I was amazed last friday. I had hobbled up to quennevais to my appointment at the opticians and lo and behold right in front of me was one of the country's most famous entrepreneurs, no doubt getting a bit of kitesurfing in before doing the channel for his 60th.
Although someway off, I could not be in any way mistaken. The rose coloured hippy specs, the small goatee beard, blondish salt & pepper hair falling out from below the famous straw hat, flip flops, designer jeans, flashy smile, o'brien shirt and shoulder bag. Nothing at all was going to stop me from at least saying "hi" to one of life's great heros. I was really excited but not in a Razzy mancrush sort of way. We had actually corresponded in the '70s when I was at College and he was setting up Virgin in the NME.

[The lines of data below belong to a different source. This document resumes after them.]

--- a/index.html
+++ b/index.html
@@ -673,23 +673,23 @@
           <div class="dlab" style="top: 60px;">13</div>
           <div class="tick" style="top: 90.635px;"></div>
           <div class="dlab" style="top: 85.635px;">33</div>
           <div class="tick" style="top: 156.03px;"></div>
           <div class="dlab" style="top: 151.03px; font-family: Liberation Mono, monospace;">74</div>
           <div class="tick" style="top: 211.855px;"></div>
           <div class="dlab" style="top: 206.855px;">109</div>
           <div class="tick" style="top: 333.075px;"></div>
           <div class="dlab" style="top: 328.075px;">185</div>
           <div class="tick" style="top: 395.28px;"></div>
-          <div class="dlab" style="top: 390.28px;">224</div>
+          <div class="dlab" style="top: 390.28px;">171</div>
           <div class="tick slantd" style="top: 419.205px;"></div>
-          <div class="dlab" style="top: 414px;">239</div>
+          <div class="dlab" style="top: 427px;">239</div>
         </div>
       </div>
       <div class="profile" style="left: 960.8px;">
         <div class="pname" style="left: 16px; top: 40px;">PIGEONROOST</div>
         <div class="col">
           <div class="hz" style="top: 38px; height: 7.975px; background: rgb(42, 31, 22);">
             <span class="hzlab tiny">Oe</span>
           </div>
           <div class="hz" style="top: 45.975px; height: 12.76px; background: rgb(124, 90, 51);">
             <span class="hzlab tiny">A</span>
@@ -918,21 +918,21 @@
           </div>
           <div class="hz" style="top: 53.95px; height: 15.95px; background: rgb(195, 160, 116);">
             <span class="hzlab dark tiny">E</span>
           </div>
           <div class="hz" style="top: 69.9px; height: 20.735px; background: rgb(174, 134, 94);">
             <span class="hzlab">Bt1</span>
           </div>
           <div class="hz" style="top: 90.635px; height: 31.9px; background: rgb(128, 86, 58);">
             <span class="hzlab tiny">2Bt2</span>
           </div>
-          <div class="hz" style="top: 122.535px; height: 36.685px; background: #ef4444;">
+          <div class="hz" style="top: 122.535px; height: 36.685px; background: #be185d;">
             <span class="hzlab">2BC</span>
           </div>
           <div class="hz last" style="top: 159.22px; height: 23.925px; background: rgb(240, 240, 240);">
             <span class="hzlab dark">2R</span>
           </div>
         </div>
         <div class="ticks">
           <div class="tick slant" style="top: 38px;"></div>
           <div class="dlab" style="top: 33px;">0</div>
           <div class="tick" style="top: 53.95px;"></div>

Having recently hurt my leg I couldn't keep up but was quietly pleased to see him dive into the party shop. At least I thought I would catch up with him when he came out (of the shop that is).

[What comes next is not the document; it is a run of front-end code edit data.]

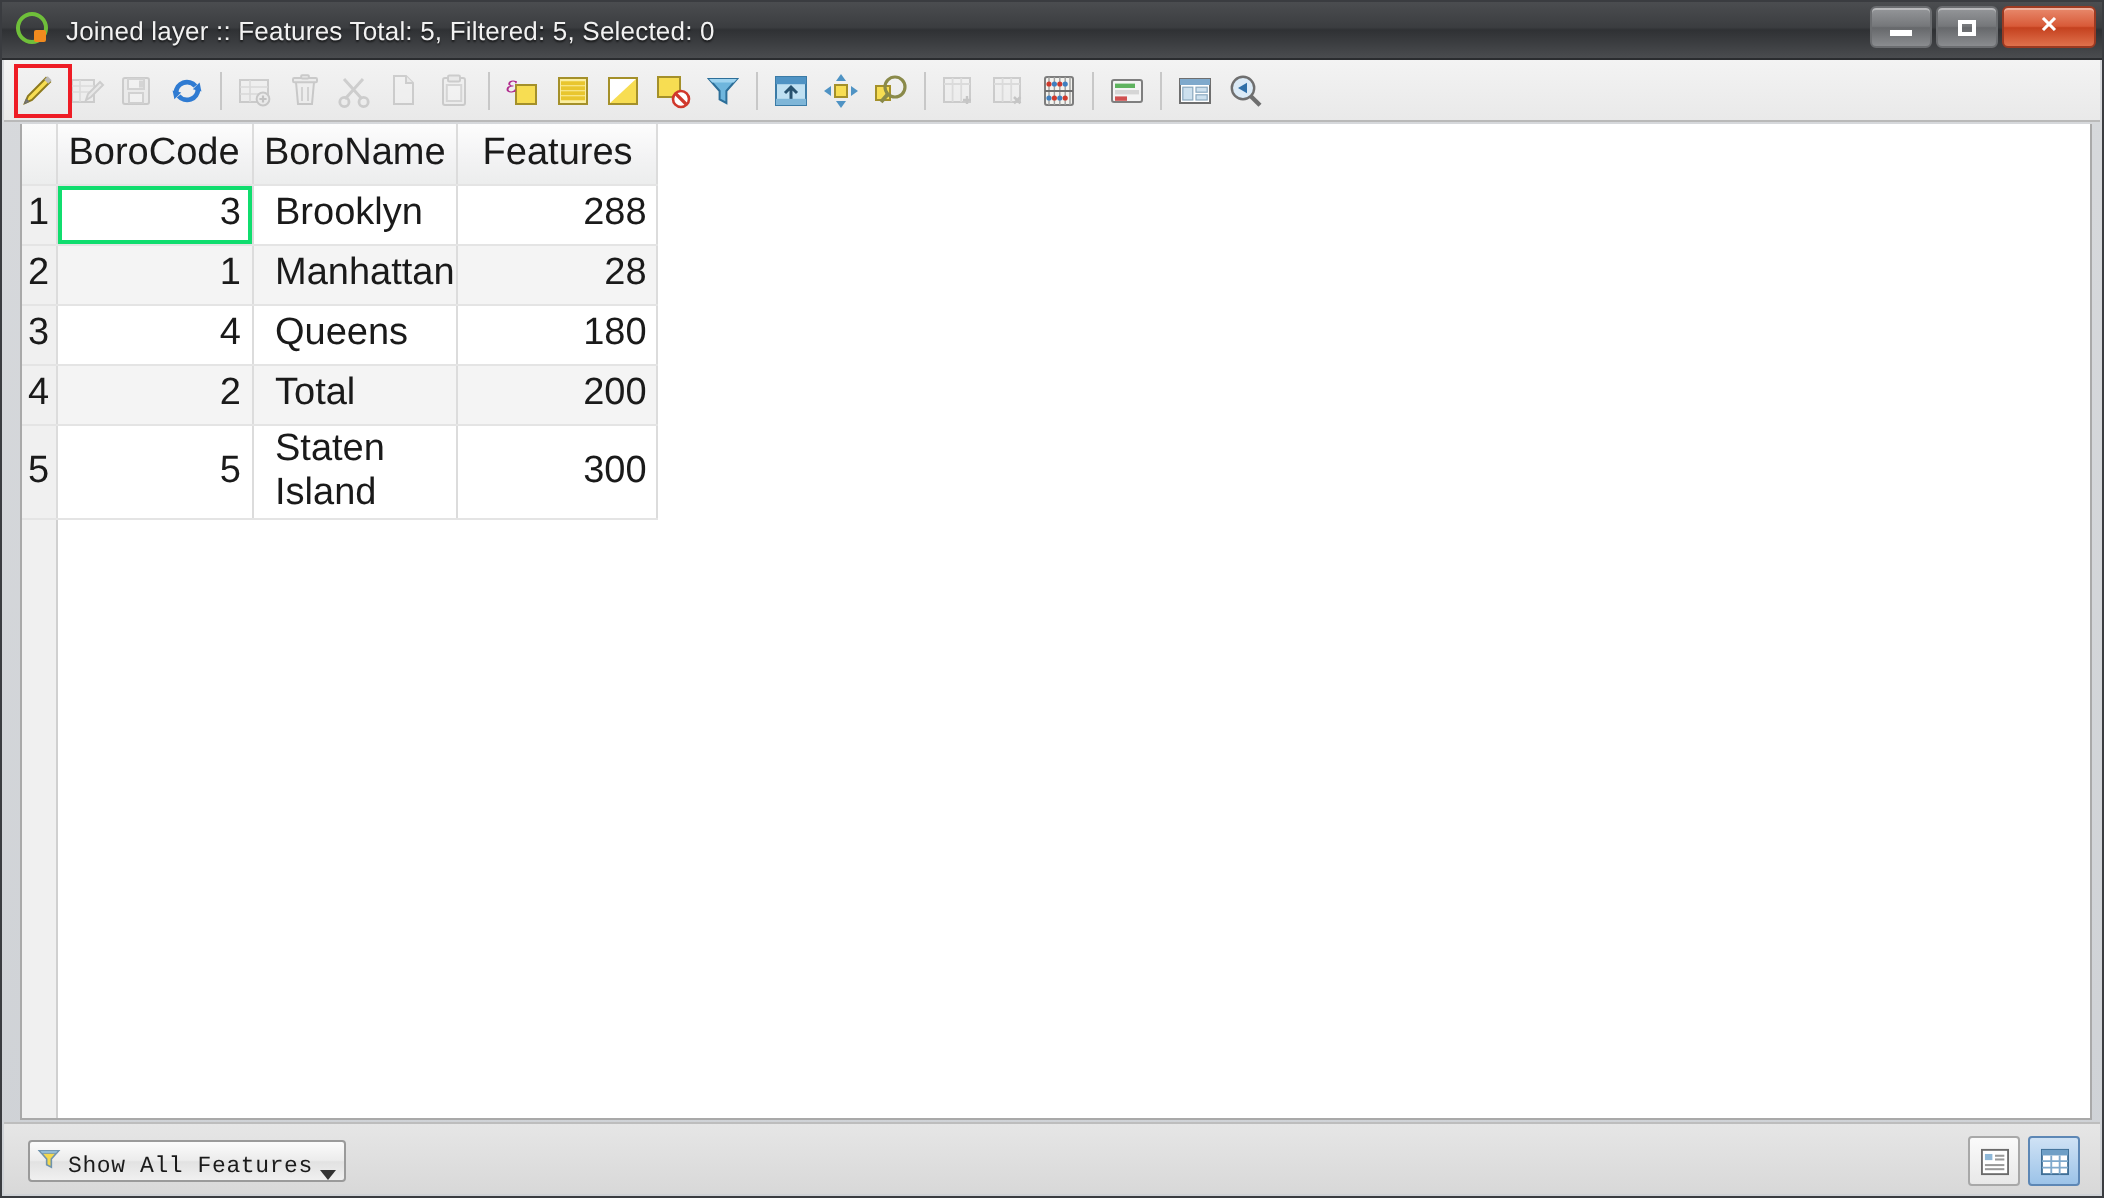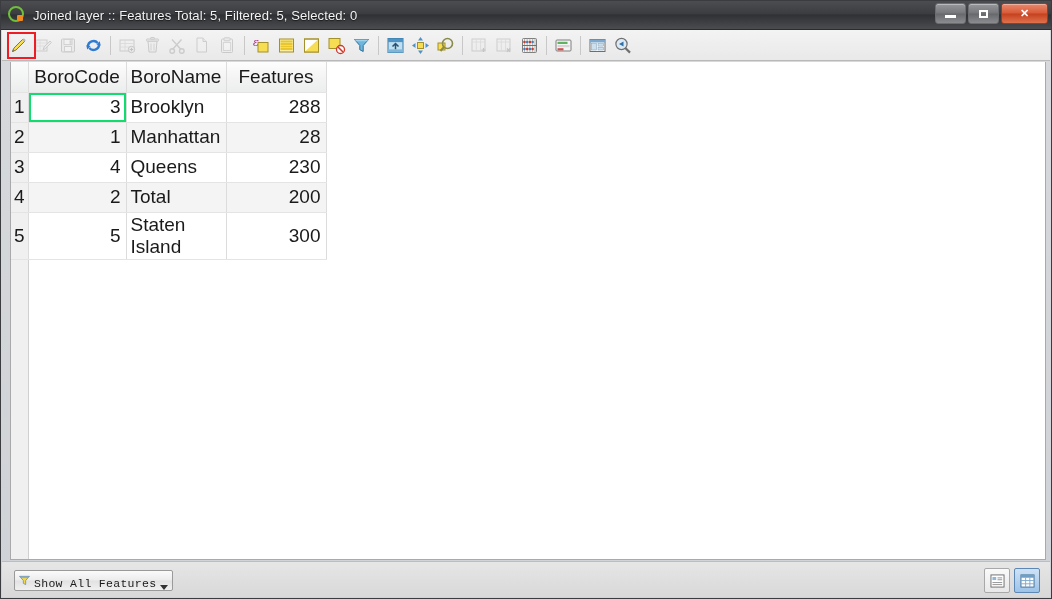--- a/index.html
+++ b/index.html
@@ -89,21 +89,21 @@
   th.colhead{
     background:linear-gradient(to bottom,#fdfdfd 0%,#f3f3f4 55%,#eceded 100%);
     border-bottom:1px solid #c4c4c4;border-right:1px solid #d2d2d2;
     font-weight:normal;text-align:center;font-size:13px;color:#141414;
   }
   td.rowhead{
     width:17px;text-align:center;font-size:12px;color:#333;
     background:#f0f0f0;border-right:1px solid #d0d0d0;border-bottom:1px solid #e0e0e0;
   }
   td.num{text-align:right;padding-right:5px;}
-  td.txt{text-align:left;padding-left:4px;}
+  td.txt{text-align:left;padding-left:11px;}
   tr.alt td.cell{background:#f4f4f4;}
   tr.norm td.cell{background:#ffffff;}
   td.cell.selected{
     background:#ffffff;
     box-shadow:inset 0 0 0 2px #10dd6e;
   }
   .filler{
     position:absolute;left:0;top:0;width:17px;height:497px;background:#f0f0f0;
     border-right:1px solid #d0d0d0;z-index:0;
   }
@@ -395,21 +395,21 @@
         <tr class="alt">
           <td class="rowhead">2</td>
           <td class="cell num">1</td>
           <td class="cell txt">Manhattan</td>
           <td class="cell num">28</td>
         </tr>
         <tr class="norm">
           <td class="rowhead">3</td>
           <td class="cell num">4</td>
           <td class="cell txt">Queens</td>
-          <td class="cell num">230</td>
+          <td class="cell num">180</td>
         </tr>
         <tr class="alt">
           <td class="rowhead">4</td>
           <td class="cell num">2</td>
           <td class="cell txt">Total</td>
           <td class="cell num">200</td>
         </tr>
         <tr class="norm">
           <td class="rowhead">5</td>
           <td class="cell num">5</td>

I waited a moment until he came out, well! Talk about disapointment!, closer up, the yellowing uncut toenails, jeans with a patch on them, the flip flops turned up at the back and worn to each side, the shirt was a cheap copy, the shoulder bag definately car boot, but worst of all the rose coloured Hippy specs were actually thick gold rimmed Aviators! My final clue was the Laithewaites wine gut, less of a sixpack and more of a party eight. Holy sh!t I though! Elvis has been reserected!, closer inspection led to greater disapointment, the shrugging pidgeon shoulders and piggy eyes were the final giveaway!
I'd just remembered two things, first, that Mike Vibert still lives around here somewhere and secondly, I was late for my opticians appointment!!